The appellants’ product with artistic design and style in Diabliss had been copied by the respondents except by changing the name as Diabeat

Diabliss Consumers Products V/S Dia Health Foods

The present suit is filed by the appellants Diabliss Consumers Products Pvt. Ltd., in the Honourable High Court of Madras before Honourable Justice Dr. G. Jayachandran. [Civil Suit No. 302 of 2018, Decided On: 28.01.2020]

The appellants in the present suit are a company incorporated under the Indian Companies Act, involved in the manufacturing and sale of consumer goods and food products. The appellants are carrying on business with the trade mark Diabliss. They are also trading various other food products such as Diabliss Sugar, Diabliss Herbal Lemon Tea, Diabliss Mixed Fruit Jam, etc. The appellants state that they have created artistic design for the pouch “Diabliss Diabetic Friendly sugar”.

According to the appellants the respondents entered into an agreement with them as a Distributor, on 10.10.2016, for the products of the appellants and by the same, got access to the pouches of various products of the appellants. The respondents started marketing products on their own by using the name and artistic design of the appellants. This fact came to the notice of the appellants, during a Food Exhibition arranged in New Delhi at Pragati Maidan between March 13, 2018 and March 17, 2018, when the appellants booked stall for their products inclusive of Diabliss sugar.

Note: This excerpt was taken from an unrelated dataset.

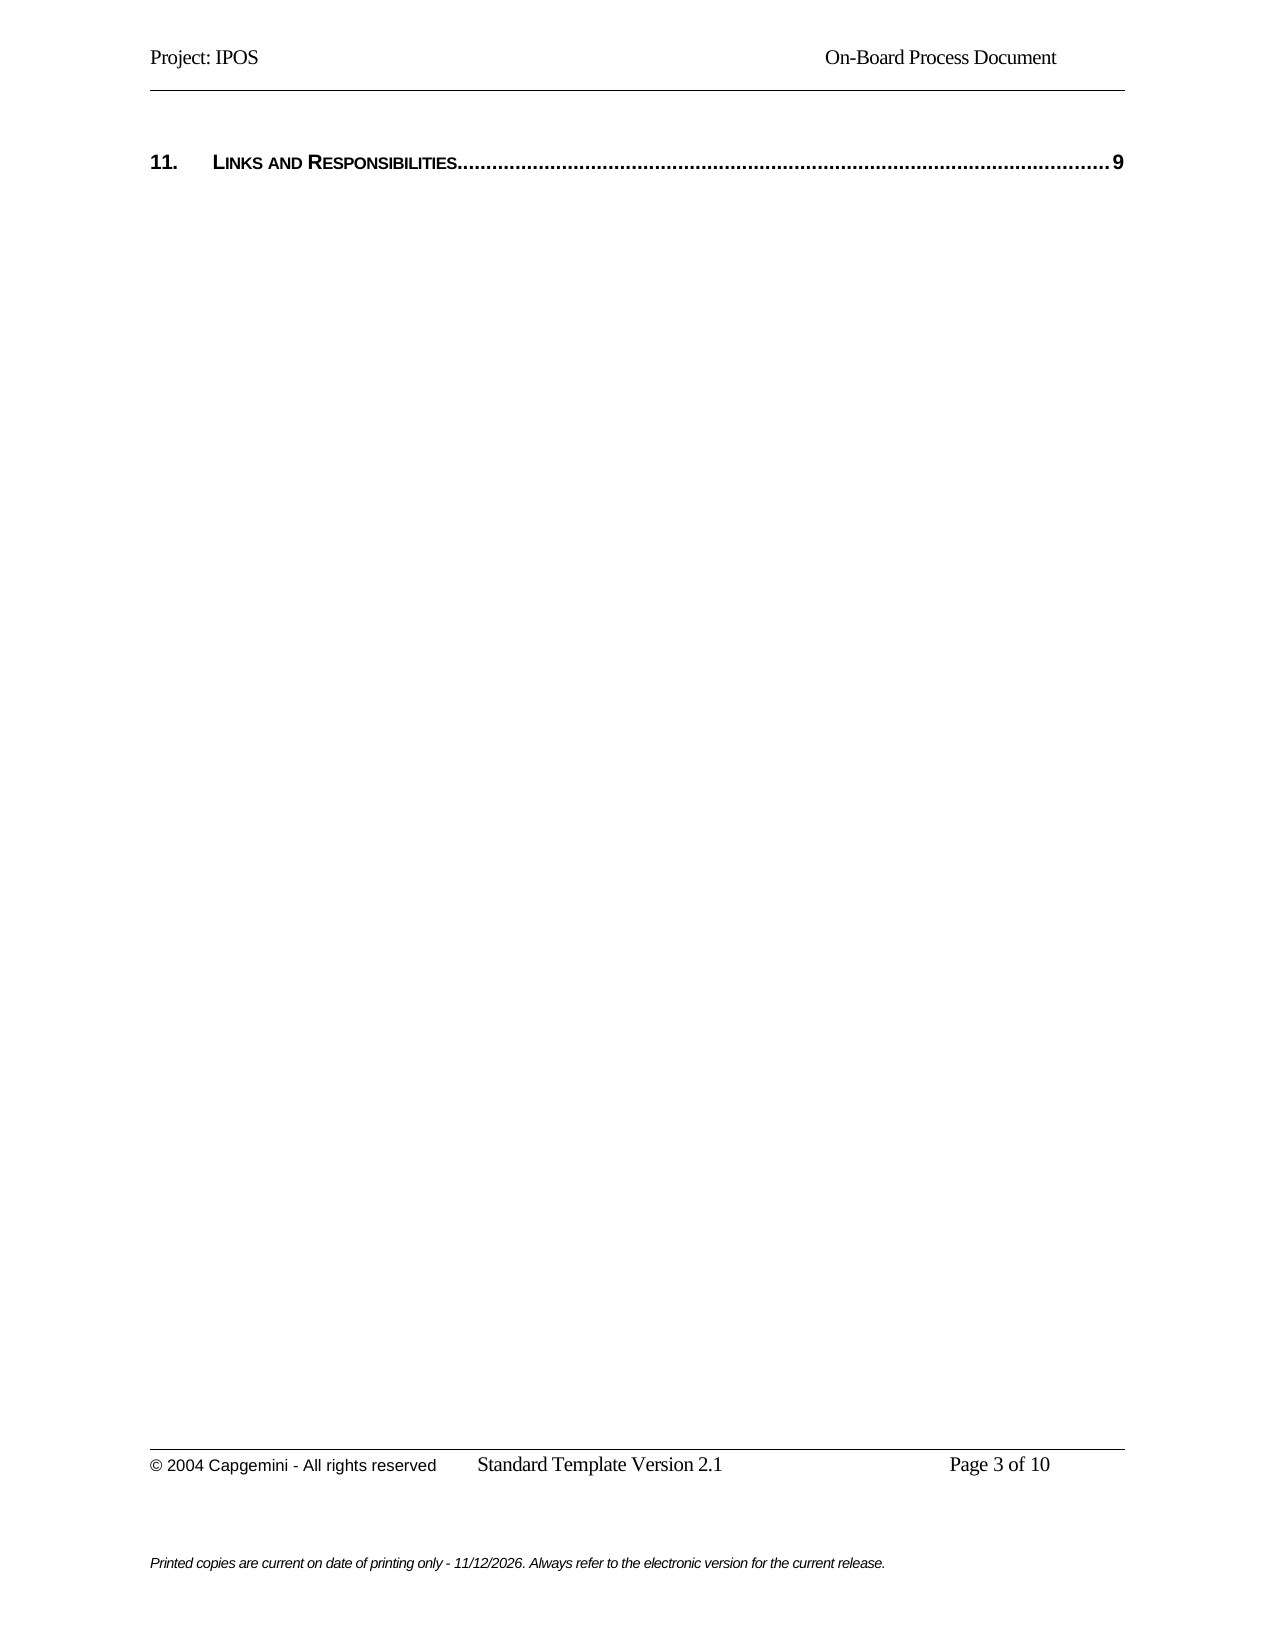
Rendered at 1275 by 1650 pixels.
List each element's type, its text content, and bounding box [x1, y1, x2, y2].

Further the appellants also highlighted that the respondents complained to the Indian Trade Promotion Organization who was to conduct the said exhibition claiming that the artistic design of Diabliss was that of the respondents’ and that the appellants were contemplating to display their products with the said artistic design in the trade fair and that it would amount to violation of Patent/Trade Mark/Copy Right Act. On receipt of the notice, the appellants came to know that the artistic design was nothing but a replica of the appellants’ artistic design and the same was copied by the respondents.

It is the contention of the appellants that the respondent, who were agents for marketing the product of the appellants’ in North India, had with ulterior motive and object copied the artistic design of the appellants’ and were marketing the sugar under the name of Diabeat with the same artistic design comprising of sugarcane, stems, leaves and flowers in the background, attempting to capture the appellants’ market. Hence the appellants filed the present suit.

As the respondents did not contest the matter, they were set ex parte.
From the evidence produced by the appellants, the court stated that it found the appellants to be the owners of the Diabliss design and using it since 2015. According to the court it was evident from the pouch of the appellants’ and that of the respondents’ that the appellants’ product with artistic design and style in Diabliss had been copied by
the respondents except by changing the name as Diabeat. Further the background, colour, design and get up were also identically similar.

Thus in the said circumstances, the court concluded that the appellants had proved their case and were entitle for the relief prayed. Accordingly, the suit was decreed as prayed for with costs.